-------- GIVEN PASSAGE --------

Ledbury Town
- Full name: Ledbury Town Football Club
- Nickname(s): The Friesians
- Founded: 1893
- Ground: New Street, Ledbury
- League: Herefordshire League Premier Division
- 2023–24: Herefordshire League Premier Division, 4th of 13
| Home colours | Away colours |

= Ledbury Town F.C. =

Ledbury Town Football Club is a football club based in Ledbury, Herefordshire, England. They are currently members of the and play at New Street.

==History==
Ledbury Town joined the West Midlands (Regional) League in 1974. Four years later, despite only finishing fifth, they were promoted to the Premier Division ahead of higher placed teams due to the quality of the facilities at their New Street ground. After finishing second from bottom in 1983, they dropped out of the league and played only local football for the next 8 years.

In 1991 they joined the Midland Combination, initially in Division One, but the following season they finished bottom and dropped into Division Two, where they remained until 1999 when they decided to switch leagues and return to the West Midlands (Regional) League, initially in Division One (South). In 2001, despite having one point deducted due to an irregularity, they finished as champions and were promoted to the Premier Division.

-------- DATA FOR ANALYSIS --------

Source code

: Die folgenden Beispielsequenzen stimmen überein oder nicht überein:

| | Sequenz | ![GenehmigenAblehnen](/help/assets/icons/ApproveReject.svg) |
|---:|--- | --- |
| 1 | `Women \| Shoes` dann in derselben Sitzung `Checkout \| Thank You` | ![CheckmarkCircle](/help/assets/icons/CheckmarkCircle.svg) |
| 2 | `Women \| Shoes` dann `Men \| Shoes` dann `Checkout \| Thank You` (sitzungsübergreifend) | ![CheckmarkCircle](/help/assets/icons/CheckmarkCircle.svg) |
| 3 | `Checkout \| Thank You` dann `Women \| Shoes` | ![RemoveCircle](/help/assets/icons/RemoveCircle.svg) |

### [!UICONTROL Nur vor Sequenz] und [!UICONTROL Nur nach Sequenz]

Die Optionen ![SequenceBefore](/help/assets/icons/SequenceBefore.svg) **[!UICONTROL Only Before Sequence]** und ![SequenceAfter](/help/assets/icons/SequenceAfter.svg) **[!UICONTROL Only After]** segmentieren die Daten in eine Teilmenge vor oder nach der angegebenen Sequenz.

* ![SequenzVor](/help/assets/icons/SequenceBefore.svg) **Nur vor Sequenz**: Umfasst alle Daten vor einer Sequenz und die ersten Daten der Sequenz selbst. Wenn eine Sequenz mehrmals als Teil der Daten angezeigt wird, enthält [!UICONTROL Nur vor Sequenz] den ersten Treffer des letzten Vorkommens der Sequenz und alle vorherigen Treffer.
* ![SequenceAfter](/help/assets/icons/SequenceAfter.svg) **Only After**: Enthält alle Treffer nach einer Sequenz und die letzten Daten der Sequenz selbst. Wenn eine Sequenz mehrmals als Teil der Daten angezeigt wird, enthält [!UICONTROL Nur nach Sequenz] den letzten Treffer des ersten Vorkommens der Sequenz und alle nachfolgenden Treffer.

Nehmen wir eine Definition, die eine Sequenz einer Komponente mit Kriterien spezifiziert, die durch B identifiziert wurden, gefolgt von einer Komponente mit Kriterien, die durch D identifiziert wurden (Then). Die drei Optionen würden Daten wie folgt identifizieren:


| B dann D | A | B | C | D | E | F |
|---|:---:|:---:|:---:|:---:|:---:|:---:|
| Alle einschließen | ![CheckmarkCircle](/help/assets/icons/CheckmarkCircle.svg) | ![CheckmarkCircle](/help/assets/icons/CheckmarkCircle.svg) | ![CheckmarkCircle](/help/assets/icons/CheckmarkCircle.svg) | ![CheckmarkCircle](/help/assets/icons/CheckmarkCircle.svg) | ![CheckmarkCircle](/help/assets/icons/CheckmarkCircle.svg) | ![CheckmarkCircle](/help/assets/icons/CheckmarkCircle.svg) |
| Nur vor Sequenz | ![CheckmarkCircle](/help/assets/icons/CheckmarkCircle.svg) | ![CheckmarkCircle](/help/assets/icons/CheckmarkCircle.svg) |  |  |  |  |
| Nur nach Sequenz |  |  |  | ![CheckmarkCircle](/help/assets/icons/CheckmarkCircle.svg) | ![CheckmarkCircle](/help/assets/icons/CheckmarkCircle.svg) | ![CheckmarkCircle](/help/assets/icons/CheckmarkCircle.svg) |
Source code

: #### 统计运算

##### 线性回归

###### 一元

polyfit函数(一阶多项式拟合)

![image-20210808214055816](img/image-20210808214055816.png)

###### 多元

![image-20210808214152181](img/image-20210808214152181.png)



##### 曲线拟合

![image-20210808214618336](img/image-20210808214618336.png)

--------

ACTIVITY LIST
(A) According to the Ledbury Town F.C. article, why was the club promoted to the Premier Division four years after joining the West Midlands (Regional) League, even though it finished only fifth?
(B) Continue the Ledbury Town F.C. article from where it stops.

RESULTS
(A) The club was promoted ahead of higher-placed teams because of the quality of the facilities at its New Street ground.

(B)
A high point in the club's history came in November 2003 when they played Manchester United in a benefit game for a local family who had lost several relatives in a motorway crash. A strong United side ran out 4–2 victors at New Street.

The club pulled out of the West Midlands (Regional) League in late 2014 and closed down completely in January 2015. However, they reformed in summer 2015, and now play in the Herefordshire Football League.

==Ground==
New Street boasts two stands, including a dedicated away seating area, as well as a club house. It backs onto the town's cemetery.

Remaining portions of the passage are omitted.